= Timaeus the Sophist =

Ancient Greek philosopher

Timaeus the Sophist (Τίμαιος ὁ Σοφιστής) was a Greek philosopher who lived sometime between the 1st and 4th centuries. Nothing is known about his life.

He is the supposed author of a Lexicon of Platonic words, which is still extant. The purpose of the Lexicon was to explain the usage of words and phrases which occur in Plato's works, and made use of earlier commentaries on Plato which are now lost. It underwent significant additions and subtractions of text during later periods leading to the inclusion of many words which have nothing to do with Plato or his philosophy. The first complete edition of the Lexicon, prepared by David Ruhnken, was published in Leiden in 1754.

==Lexicon==
Timaeus created the lexicon on the basis of older Plato commentaries, which have not been preserved. He gives his name in the dedication letter. He dedicates the work to a friend, an otherwise unknown Roman, for whom the Greek name forms Gaiatianos and Gaitianos have been handed down; he may have been called Caietanus, Gentianus or Gratianus. The time of composition is difficult to determine; a quote from a work by the Neoplatonist Porphyry has no definitive value for the dating, since it is probably an interpolation.

Among the 468 alphabetically arranged expressions, which Timaeus usually only briefly explains, there is not a single philosophical technical term. More than a third of the expressions occur in Plato only in a single place. As Timaeus states in the letter of dedication, he is concerned with clarifying words and phrases with unusual meanings and dialectal peculiarities of Plato's Attic language, which not only the Romans but also most Greeks of his time are not familiar with. Occasionally he also goes into the etymology.

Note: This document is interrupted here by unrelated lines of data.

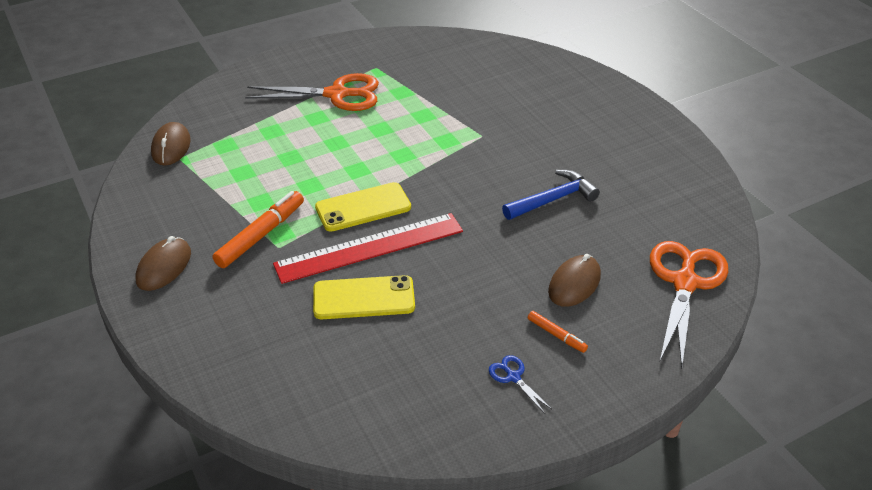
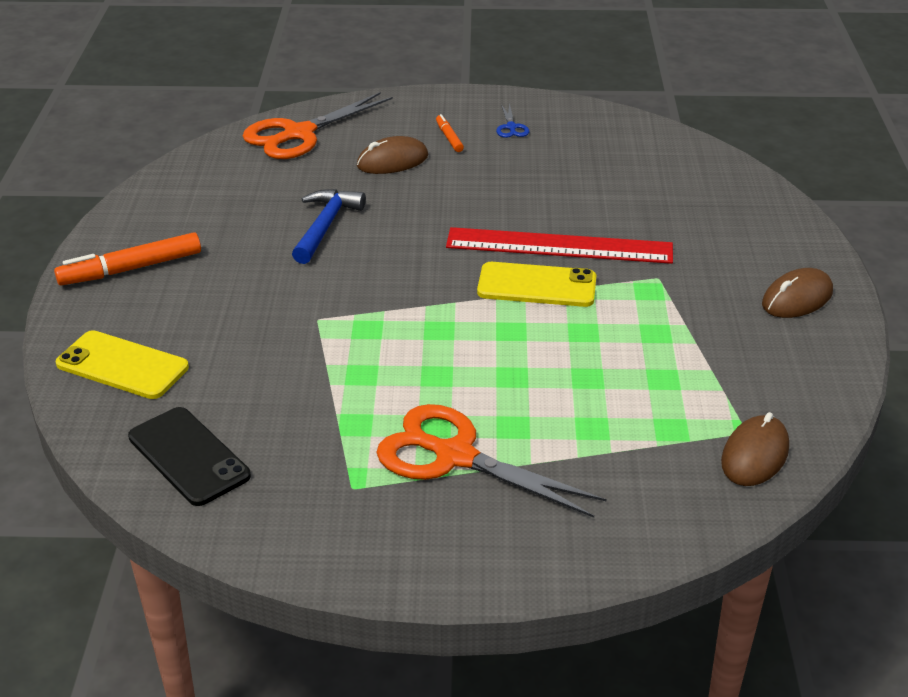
camera: 150 degrees left, 5 degrees down
orange marker [213,191,304,268] -> orange marker moved to [54,232,201,286]
yellow phone [313,275,415,319] -> yellow phone moved to [56,330,189,399]
blue hammer [502,170,600,220] -> blue hammer turned 105 degrees clockwise [292,189,366,264]
none -> black phone [128,407,251,506]

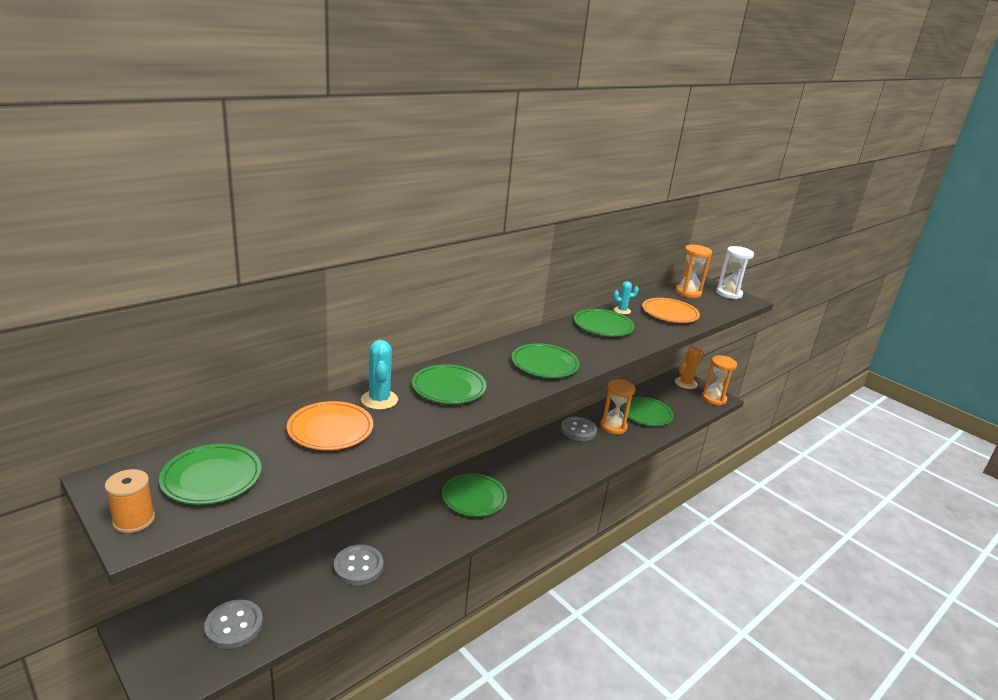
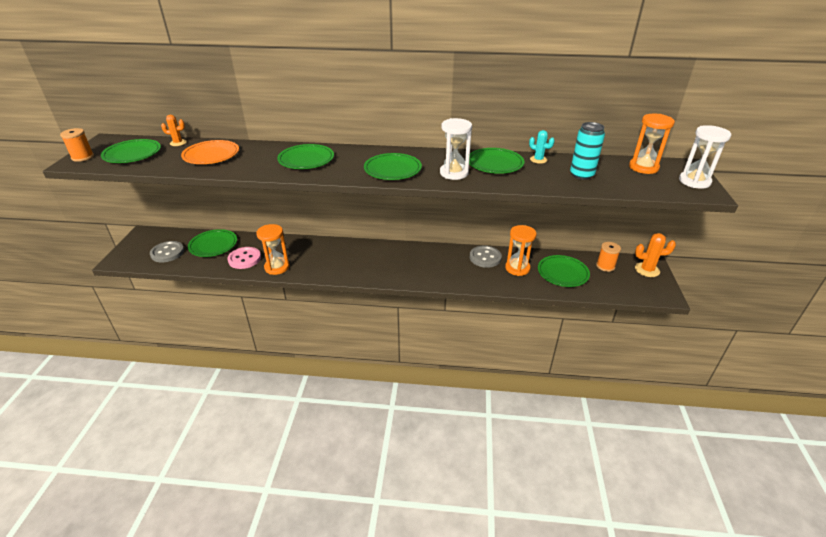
camera: 50 degrees right, 10 degrees up
grey button [334,545,383,585] -> pink button [227,247,261,269]
turquoise cactus [361,340,398,410] -> none
green plate [442,473,507,517] -> green plate moved to [188,229,237,257]
orange plate [642,298,700,323] -> turquoise can [570,122,605,180]
orange hourglass [702,355,737,405] -> orange hourglass moved to [256,224,290,275]
none -> orange cactus [161,115,187,146]
none -> white hourglass [440,118,472,180]
none -> orange spool [596,242,621,272]

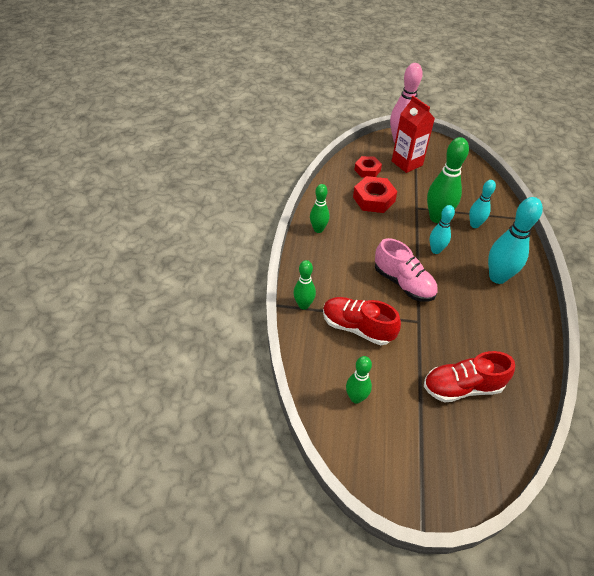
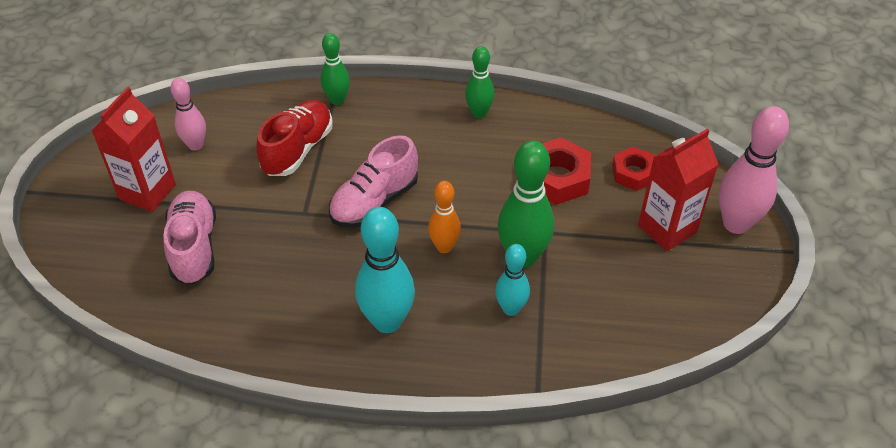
camera: 90 degrees right, 0 degrees up
green bowling pin [346,356,372,404] -> pink bowling pin [170,78,206,151]
red shoe [424,351,515,403] -> pink shoe [163,191,216,284]
turquoise bowling pin [430,205,455,254] -> orange bowling pin [428,181,461,253]
none -> red carton [92,87,176,212]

The lexicon has only survived in a single manuscript from the 10th century, which is now in the French National Library in Paris. The version that has been preserved contains additions that do not come from the author. This is evident from the fact that numerous words are included that Plato never uses and that some words are given different meanings than those relevant to Plato's texts. The lexicon was probably gradually expanded after the death of its author. In some cases only one of several meanings of an expression occurring in Plato's works is given. While in earlier research it was assumed that the surviving text was complete, according to the current state of research it can be assumed that the manuscript contains only an abridged version.

==Legacy==
So far, no reliable traces of the use of the lexicon in antiquity have been found. Whether the Neoplatonist Ammonius Hermiae of Alexandria (5th century) used it for his commentary on Plato's dialogue Phaedrus is uncertain. Around the middle of the 9th century, the famous Byzantine scholar Photios consulted the lexicon, which he considered to be of relatively little value, and made notes about it in his Bibliotheca. In the early modern period, the encyclopedia was unavailable. The manuscript reached France in the 17th century, where the scholar Bernard de Montfaucon discovered it in a French private library and published a partial edition in 1715. The first detailed study of the manuscript and edition of the Lexicon was produced in the late 18th century by David Ruhnken (1754; 2nd ed. 1789) who also provided a detailed commentary. There was a revised version of Ruhnken's second edition by Georg Aenotheus Koch in 1828.